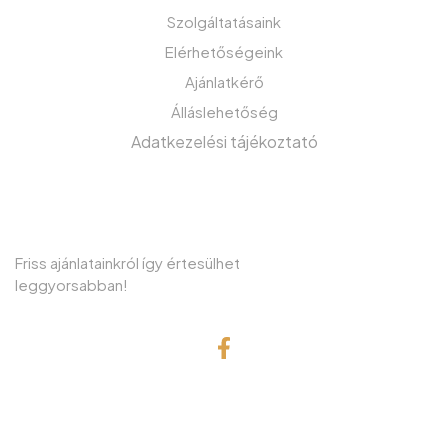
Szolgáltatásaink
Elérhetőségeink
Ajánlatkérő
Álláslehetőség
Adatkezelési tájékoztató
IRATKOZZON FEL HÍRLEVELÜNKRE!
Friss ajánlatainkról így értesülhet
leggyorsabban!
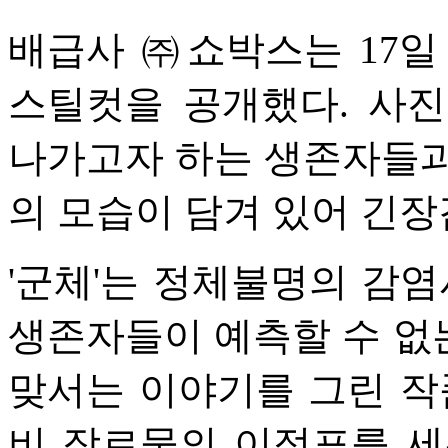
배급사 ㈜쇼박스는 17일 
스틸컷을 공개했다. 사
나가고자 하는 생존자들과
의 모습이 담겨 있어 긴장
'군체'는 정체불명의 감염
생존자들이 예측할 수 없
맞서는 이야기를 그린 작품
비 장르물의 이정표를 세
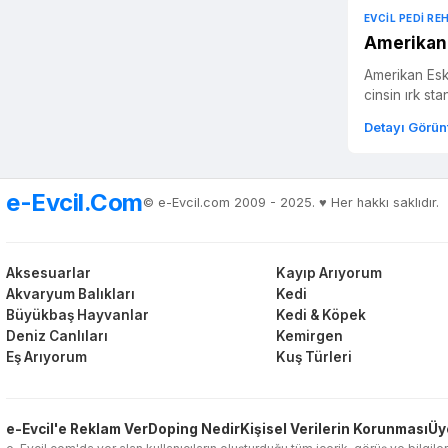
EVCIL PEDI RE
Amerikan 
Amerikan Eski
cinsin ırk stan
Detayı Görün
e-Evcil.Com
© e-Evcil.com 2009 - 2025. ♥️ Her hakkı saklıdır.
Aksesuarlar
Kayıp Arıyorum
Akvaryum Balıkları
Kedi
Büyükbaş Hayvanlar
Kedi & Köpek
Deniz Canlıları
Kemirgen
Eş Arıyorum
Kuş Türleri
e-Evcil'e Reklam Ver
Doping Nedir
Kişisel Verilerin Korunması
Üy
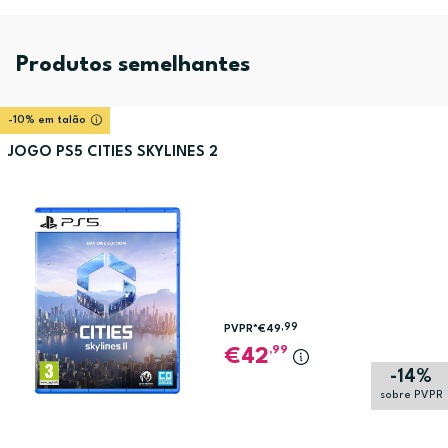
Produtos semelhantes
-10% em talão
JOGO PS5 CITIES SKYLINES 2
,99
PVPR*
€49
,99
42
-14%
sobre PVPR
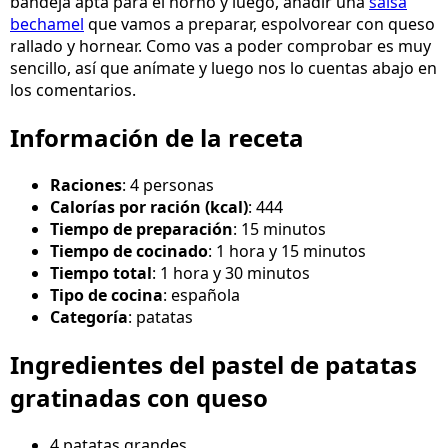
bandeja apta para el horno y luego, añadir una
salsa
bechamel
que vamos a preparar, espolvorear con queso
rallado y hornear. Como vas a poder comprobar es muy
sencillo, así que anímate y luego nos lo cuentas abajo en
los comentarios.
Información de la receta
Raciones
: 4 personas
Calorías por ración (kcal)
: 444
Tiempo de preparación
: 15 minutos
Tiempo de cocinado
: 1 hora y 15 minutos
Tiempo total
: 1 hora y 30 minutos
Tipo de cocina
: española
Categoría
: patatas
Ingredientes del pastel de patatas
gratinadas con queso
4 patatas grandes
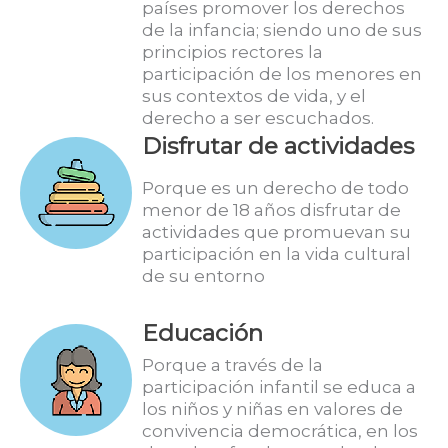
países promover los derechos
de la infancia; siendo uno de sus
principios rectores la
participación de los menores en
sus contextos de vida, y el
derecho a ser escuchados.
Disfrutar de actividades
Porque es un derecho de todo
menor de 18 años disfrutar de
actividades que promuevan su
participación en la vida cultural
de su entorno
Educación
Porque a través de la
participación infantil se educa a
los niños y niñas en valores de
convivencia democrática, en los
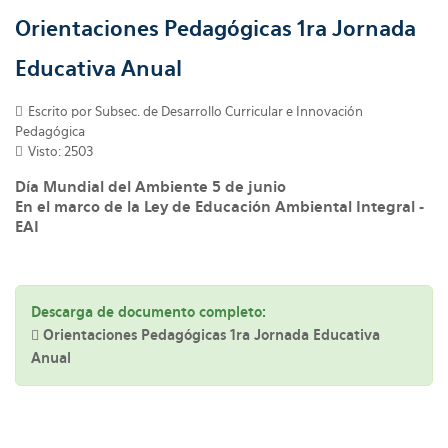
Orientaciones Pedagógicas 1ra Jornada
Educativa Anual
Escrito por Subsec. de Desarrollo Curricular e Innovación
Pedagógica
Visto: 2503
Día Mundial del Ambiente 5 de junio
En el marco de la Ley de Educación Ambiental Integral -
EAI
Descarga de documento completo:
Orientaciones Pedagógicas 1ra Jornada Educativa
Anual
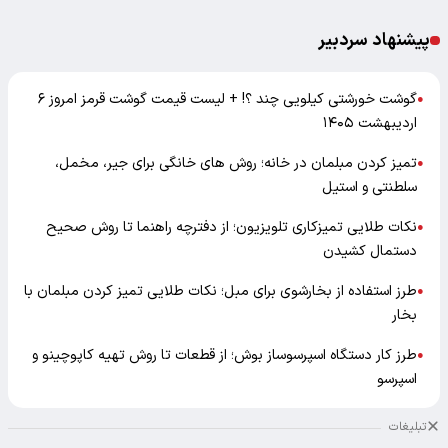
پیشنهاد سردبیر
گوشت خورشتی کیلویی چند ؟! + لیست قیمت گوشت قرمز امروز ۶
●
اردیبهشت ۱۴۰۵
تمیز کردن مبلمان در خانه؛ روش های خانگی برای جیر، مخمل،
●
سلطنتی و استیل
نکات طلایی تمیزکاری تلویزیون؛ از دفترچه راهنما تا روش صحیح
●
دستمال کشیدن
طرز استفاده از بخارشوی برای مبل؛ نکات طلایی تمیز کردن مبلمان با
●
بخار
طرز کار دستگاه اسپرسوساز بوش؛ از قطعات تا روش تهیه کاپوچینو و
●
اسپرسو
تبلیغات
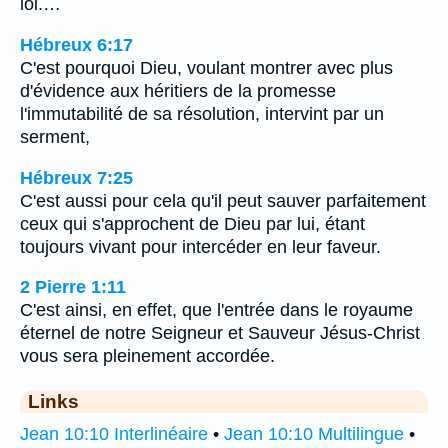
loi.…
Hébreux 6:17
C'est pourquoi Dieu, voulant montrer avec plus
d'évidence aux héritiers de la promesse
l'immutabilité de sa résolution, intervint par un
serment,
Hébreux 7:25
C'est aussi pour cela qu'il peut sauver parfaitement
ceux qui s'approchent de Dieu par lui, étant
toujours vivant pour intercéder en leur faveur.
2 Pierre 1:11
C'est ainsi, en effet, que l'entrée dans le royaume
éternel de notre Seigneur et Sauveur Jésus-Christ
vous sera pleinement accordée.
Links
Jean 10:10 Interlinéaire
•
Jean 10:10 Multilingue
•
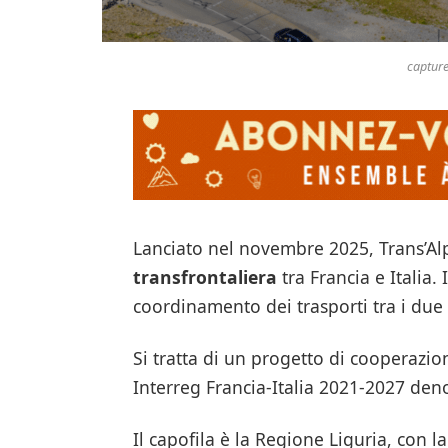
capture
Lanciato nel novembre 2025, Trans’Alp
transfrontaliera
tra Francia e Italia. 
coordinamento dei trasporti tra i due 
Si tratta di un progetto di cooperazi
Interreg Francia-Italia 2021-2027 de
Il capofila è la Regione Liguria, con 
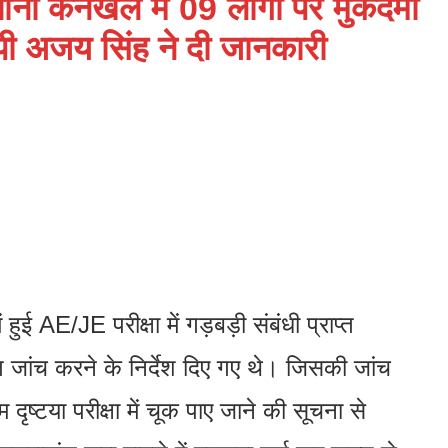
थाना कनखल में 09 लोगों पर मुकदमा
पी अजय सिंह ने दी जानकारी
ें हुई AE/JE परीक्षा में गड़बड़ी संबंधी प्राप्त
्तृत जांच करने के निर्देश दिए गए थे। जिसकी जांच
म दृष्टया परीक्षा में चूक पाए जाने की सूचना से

_WHAT YOU SHOULD DO:_ The material above should be repeated word for word, with every picture omitted.

_RESPONSE:_
Szolgáltatásaink
Elérhetőségeink
Ajánlatkérő
Álláslehetőség
Adatkezelési tájékoztató
IRATKOZZON FEL HÍRLEVELÜNKRE!
Friss ajánlatainkról így értesülhet
leggyorsabban!
배급사 ㈜쇼박스는 17일 
스틸컷을 공개했다. 사
나가고자 하는 생존자들과
의 모습이 담겨 있어 긴장
'군체'는 정체불명의 감염
생존자들이 예측할 수 없
맞서는 이야기를 그린 작품
비 장르물의 이정표를 세
EVCIL PEDI RE
Amerikan 
Amerikan Eski
cinsin ırk stan
Detayı Görün
e-Evcil.Com
© e-Evcil.com 2009 - 2025. ♥️ Her hakkı saklıdır.
Aksesuarlar
Kayıp Arıyorum
Akvaryum Balıkları
Kedi
Büyükbaş Hayvanlar
Kedi & Köpek
Deniz Canlıları
Kemirgen
Eş Arıyorum
Kuş Türleri
e-Evcil'e Reklam Ver
Doping Nedir
Kişisel Verilerin Korunması
Üy
Produtos semelhantes
-10% em talão
JOGO PS5 CITIES SKYLINES 2
,99
PVPR*
€49
,99
42
-14%
sobre PVPR
bandeja apta para el horno y luego, añadir una
salsa
bechamel
que vamos a preparar, espolvorear con queso
rallado y hornear. Como vas a poder comprobar es muy
sencillo, así que anímate y luego nos lo cuentas abajo en
los comentarios.
Información de la receta
Raciones
: 4 personas
Calorías por ración (kcal)
: 444
Tiempo de preparación
: 15 minutos
Tiempo de cocinado
: 1 hora y 15 minutos
Tiempo total
: 1 hora y 30 minutos
Tipo de cocina
: española
Categoría
: patatas
Ingredientes del pastel de patatas
gratinadas con queso
4 patatas grandes
países promover los derechos
de la infancia; siendo uno de sus
principios rectores la
participación de los menores en
sus contextos de vida, y el
derecho a ser escuchados.
Disfrutar de actividades
Porque es un derecho de todo
menor de 18 años disfrutar de
actividades que promuevan su
participación en la vida cultural
de su entorno
Educación
Porque a través de la
participación infantil se educa a
los niños y niñas en valores de
convivencia democrática, en los
Orientaciones Pedagógicas 1ra Jornada
Educativa Anual
Escrito por Subsec. de Desarrollo Curricular e Innovación
Pedagógica
Visto: 2503
Día Mundial del Ambiente 5 de junio
En el marco de la Ley de Educación Ambiental Integral -
EAI
Descarga de documento completo:
Orientaciones Pedagógicas 1ra Jornada Educativa
Anual
پیشنهاد سردبیر
گوشت خورشتی کیلویی چند ؟! + لیست قیمت گوشت قرمز امروز ۶
●
اردیبهشت ۱۴۰۵
تمیز کردن مبلمان در خانه؛ روش های خانگی برای جیر، مخمل،
●
سلطنتی و استیل
نکات طلایی تمیزکاری تلویزیون؛ از دفترچه راهنما تا روش صحیح
●
دستمال کشیدن
طرز استفاده از بخارشوی برای مبل؛ نکات طلایی تمیز کردن مبلمان با
●
بخار
طرز کار دستگاه اسپرسوساز بوش؛ از قطعات تا روش تهیه کاپوچینو و
●
اسپرسو
تبلیغات
loi.…
Hébreux 6:17
C'est pourquoi Dieu, voulant montrer avec plus
d'évidence aux héritiers de la promesse
l'immutabilité de sa résolution, intervint par un
serment,
Hébreux 7:25
C'est aussi pour cela qu'il peut sauver parfaitement
ceux qui s'approchent de Dieu par lui, étant
toujours vivant pour intercéder en leur faveur.
2 Pierre 1:11
C'est ainsi, en effet, que l'entrée dans le royaume
éternel de notre Seigneur et Sauveur Jésus-Christ
vous sera pleinement accordée.
Links
Jean 10:10 Interlinéaire
•
Jean 10:10 Multilingue
•
capture
Lanciato nel novembre 2025, Trans’Alp
transfrontaliera
tra Francia e Italia. 
coordinamento dei trasporti tra i due 
Si tratta di un progetto di cooperazi
Interreg Francia-Italia 2021-2027 de
Il capofila è la Regione Liguria, con 
थाना कनखल में 09 लोगों पर मुकदमा
पी अजय सिंह ने दी जानकारी
ें हुई AE/JE परीक्षा में गड़बड़ी संबंधी प्राप्त
्तृत जांच करने के निर्देश दिए गए थे। जिसकी जांच
म दृष्टया परीक्षा में चूक पाए जाने की सूचना से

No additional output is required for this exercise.